P&S Journal: Spring 1995, Vol.15, No.2
Increasing the Chance for Success in Cancer Treatment
By Robin Eisner
Ten years ago certain women with late stage breast cancer essentially were given a death sentence by the medical profession. Today these women have a one in five chance of living for five years. The reason for the improvement? High dose chemotherapy followed by what are now routine support treatments-autologous bone marrow transplantation or peripheral blood stem cell therapy.
Under the leadership of Dr. Karen Antman, professor of medicine and CPMC director of medical oncology, physicians hope to further improve the odds. Columbia is one of a handful of academic research institutions aiming to provide the most aggressive research treatment available for breast cancer, Hodgkin's disease, brain tumors, and ovarian cancer. Doctors are planning to give patients anywhere from one to three rounds of high dose chemotherapy followed by peripheral blood stem cell replacement and immunotherapy.
This multiple round therapy is part of the expanded bone marrow transplantation/peripheral blood stem cell replacement (BMT/PBSC) capability developed at Columbia-Presbyterian. Within the past two years, more staff and beds have been dedicated to BMT/PBSC and, as a result, more patients have been treated.
Adult beds for ABMT/PBSC have gone from two to six this year, with another six planned. In 1993, 23 adult patients were treated with BMT/PBSC. By 1994, that number increased to 52. Some 80 patients are expected to be treated in 1995.
Dr. Charles Hesdorffer, assistant professor of clinical medicine, directs the enlarged BMT/PBSC program. Dr. Thomas Garrett, associate clinical professor of medicine, joined the team in July 1994, and Dr. Linda Vahdat, assistant professor of clinical medicine, joined P&S from Memorial Sloan-Kettering in September 1994. The team also has a research nurse and a support staff to help with reimbursement issues for the procedures.

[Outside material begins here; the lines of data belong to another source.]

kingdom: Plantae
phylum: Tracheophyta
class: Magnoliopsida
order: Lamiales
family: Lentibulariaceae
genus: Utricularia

Autologous bone marrow and peripheral blood stem cell therapy are procedures that allow doctors to replenish blood cells, including immune cells important in fighting infection, that do not survive the toxicity of high dose chemotherapy. Bone marrow and blood derived stem cells contain blood-forming precursor cells that regenerate the lost white blood cells, red blood cells, and platelets. Peripheral blood stem cells now are used more often than bone marrow to replace the blood cells.
During traditional ABMT/PBSC, patients first get standard doses of chemotherapy over a six-month period. Then within four to five weeks the patient's bone marrow or stem cells are collected and frozen, high doses of chemotherapy are given, and thawed cells are reinfused. Higher doses may improve survival because they kill more of the metastatic cancer cells present.
"The use of high dose chemotherapy and ABMT/PBSC at CPMC reflects a national trend," says Dr. Antman. In 1989, she says, 274 procedures were reported to the North American Registry of breast cancer patients; in 1992, that number went up to 1,022. Death rates from the procedure have gone down. In 1989, 23 percent of the treatments resulted in death, but the death rate in 1992 was only 6 percent nationally and around 2 percent at Columbia.
In the pending sequential therapy trial, a patient will get three regimens of high dose treatment, followed by stem cell replacement and possibly immunotherapy. Compared to other research facilities doing these kinds of trials, says Dr. Vahdat, CPMC is unique in the drugs being used, the shorter interval of time between use, and the immunotherapy that may follow. CPMC will give taxol first, then melphalan, and finally a cocktail of agents, known by the acronym CTCb, representing the drugs cyclophosphamide, thiotepa, and carboplatin. Immunotherapy, if given, consists of cyclosporin A and gamma-interferon. These two drugs are expected to mobilize the patient's immune system to recognize and kill cancer cells. The trial is open to 25 to 30 people.
Other ABM/PBSC trials are under way or are in planning stages. A gene therapy trial aims to protect patients from the toxic effects of chemotherapy by genetically modifying a patient's bone marrow cells. Another trial will test high dose chemotherapy, stem cell replacement, and immunotherapy for stage II and III breast cancer.
Dr. Antman says recruiting patients for some trials can be difficult. High risk stage II breast cancer patients, for example, know that high dose chemotherapy followed by stem cell replacement appears to improve the response rates for metastatic breast cancer patients and want more intensive treatment too. But in the national randomized clinical trials some stage II patients will not receive the high dose treatment. So, says Dr. Antman, instead of enrolling, many patients will find a doctor who will give them the high dose therapy. "This creates a problem," says Dr. Antman. "Without carefully controlled experiments there is no way to know if the treatment really is improving people's lives.
"It is not enough for an academic medical center to provide the same care that can be obtained elsewhere," says Dr. Antman. "We have a responsibility to improve treatments and advance knowledge. Our trials hopefully will be designed to do that."